Amanuensis: A person employed to write what another dictates or to copy what has been written by another.
I continue my project to transcribe family letters, journals, newspaper articles, audiotapes, and other historical artifacts. Not only do the documents contain genealogical information, the words breathe life into kin - some I never met - others I see a time in their life before I knew them.
I began this project back on February 16, 2009. Since I began, many others have joined in on the meme. I am thrilled that this meme I started has inspired so many to transcribe their family history documents. Why do we transcribe? I provide my three reasons in the linked post. You may find others.
This week I am sharing a postcard my great grandmother, Margaret (Denyer) Van Every received in December of 1921.

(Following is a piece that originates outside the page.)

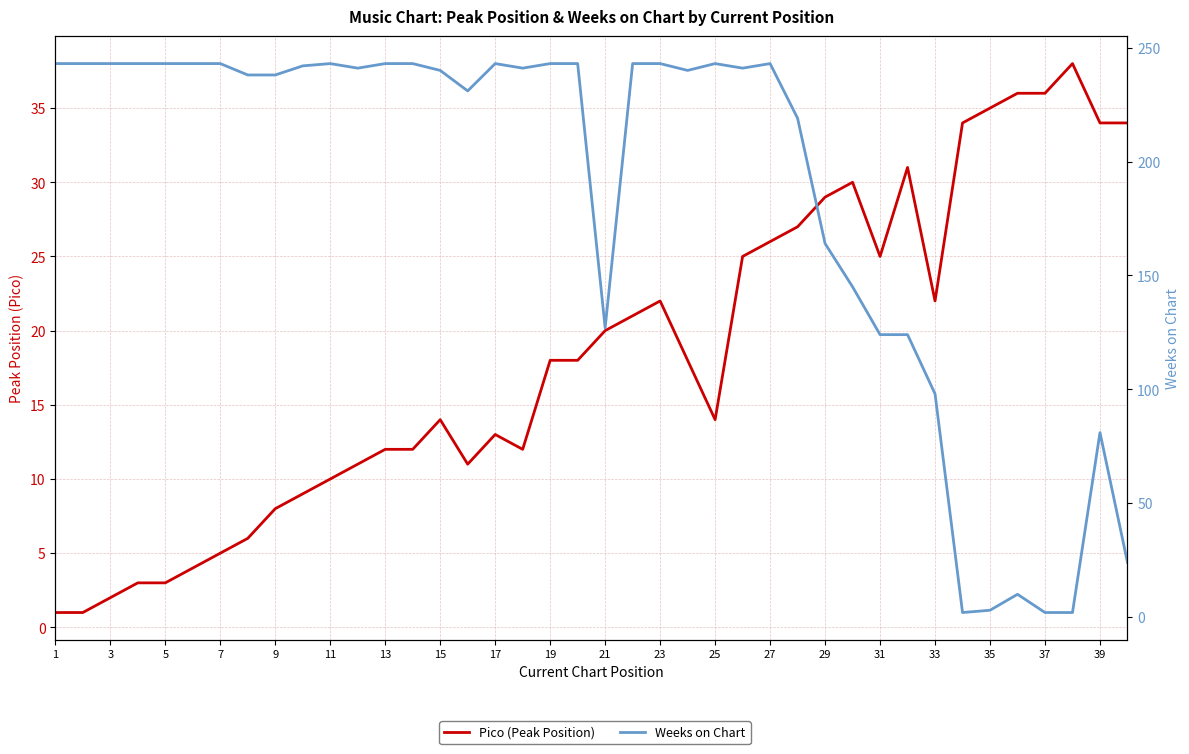

What is the total value across all series at 25?

255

We are all well. I will ans. your welcome letter after Xmas. John is at the A.M. College. They have a big job there he will be home Xmas. Hoping you a Merry Xmas.
1) It can be confusing when there are multiple people in the same family with the same name. However, there is no question who this postcard comes from. It wasn't written by my grandmother, Myrtle. She would never address her mother as, "Maggie," and she wasn't living in Austin, Texas in 1921. This comes from my great grandfather's sister, Myrtle (Van Every) Carleston. I'm fairly certain my grandmother was her namesake.
2) I don't think it's unusual for the times, but it does seem strange that nowhere on the postcard does Myrtle mention her brother. The postcard is addressed and written solely to her sister-in-law. I guess the 'you' in the final sentence could be plural.
3) "John" mentioned in the postcard is Myrtle's husband, John Carleston.
4) My great grandparents had moved from the Maxwell/San Marcos area to Fort Hancock/El Paso in 1917.